An alternative explanation is that the usage grew from another recreational animal called hobby which was a type of small ambling or pacing horse. A hobby-horse was a wooden or wickerwork toy made to be ridden just like the real hobby. From this came the expression "to ride one's hobby-horse", meaning "to follow a favorite pastime", and in turn, hobby in the modern sense of recreation.
Hobbies are practiced for interest and enjoyment, rather than financial reward. Examples include collecting, making, tinkering, sports and adult education. Engaging in a hobby can lead to acquiring substantial skill, knowledge, and experience. However, personal fulfillment is the aim.
What are hobbies for some people are professions for others: a computer game tester may enjoy cooking as a hobby, while a professional chef might enjoy playing (and helping to debug) computer games. Generally speaking, the person who does something for fun, not remuneration, is called an amateur (or hobbyist), as distinct from a professional.
An important determinant of what is considered a hobby, as distinct from a profession (beyond the lack of remuneration), is probably how easy it is to make a living at the activity. Almost no one can make a living at stamp collecting, but many people find it enjoyable; so it is commonly regarded as a hobby.
In the United Kingdom, the pejorative noun anorak (similar to the Japanese "otaku", meaning a geek or enthusiast) is often applied to people who obsessively pursue a particular hobby.

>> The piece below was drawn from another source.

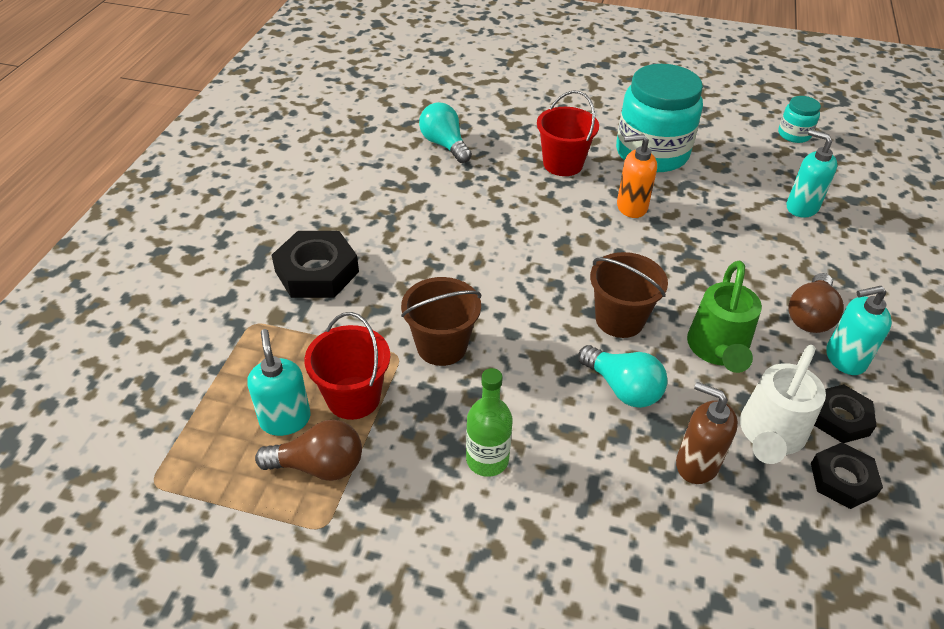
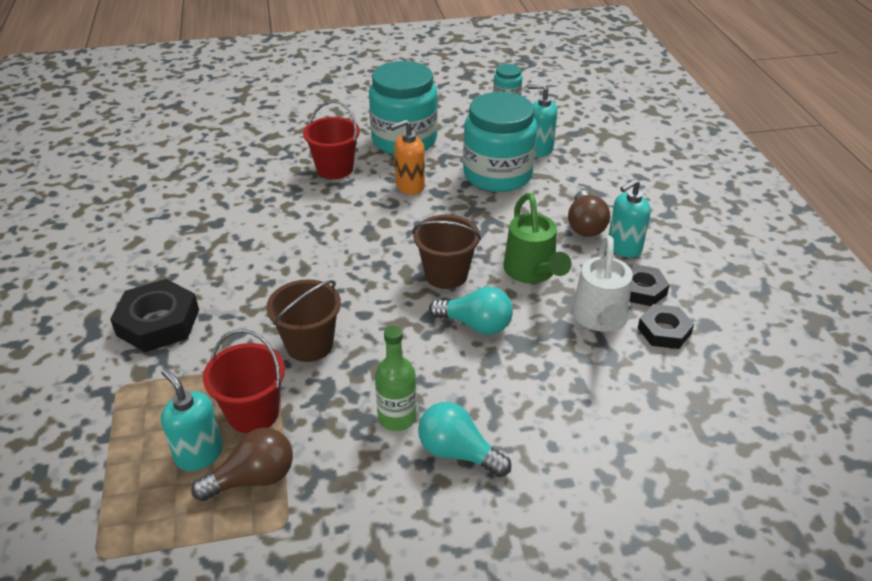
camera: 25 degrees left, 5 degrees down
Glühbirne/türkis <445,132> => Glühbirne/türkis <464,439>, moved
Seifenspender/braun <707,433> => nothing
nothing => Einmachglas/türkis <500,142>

Whilst some hobbies strike many people as trivial or boring, hobbyists have found something compelling and entertaining about them. Much early scientific research was, in effect, a hobby of the wealthy; more recently, Linux began as a student's hobby. A hobby may not be as trivial as it appears at a point in time when it has relatively few followers. Thus a British conservationist recalls that when seen wearing field glasses at a London station in the 1930's he was asked if he was going to the (horse) races. The anecdote indicates that at the time an interest in wildlife was not widely perceived as a credible hobby. Practitioners of that hobby went on to become the germs of the conservation movement that flourished in Britain from 1965 onwards and became a global political movement within a generation. Conversely, the hobby of aircraft spotting probably originated as part of a serious activity designed to detect arriving waves of enemy aircraft entering English airspace during World War II. In peacetime it clearly has no such practical or social purpose.
Pursuit of a hobby may have calming or helpful therapeutic side effects. In some cases, however, (for example in collecting) the line between a hobby and an obsession can become blurred. There is more than one documented case of violence over things as simple as coin collecting.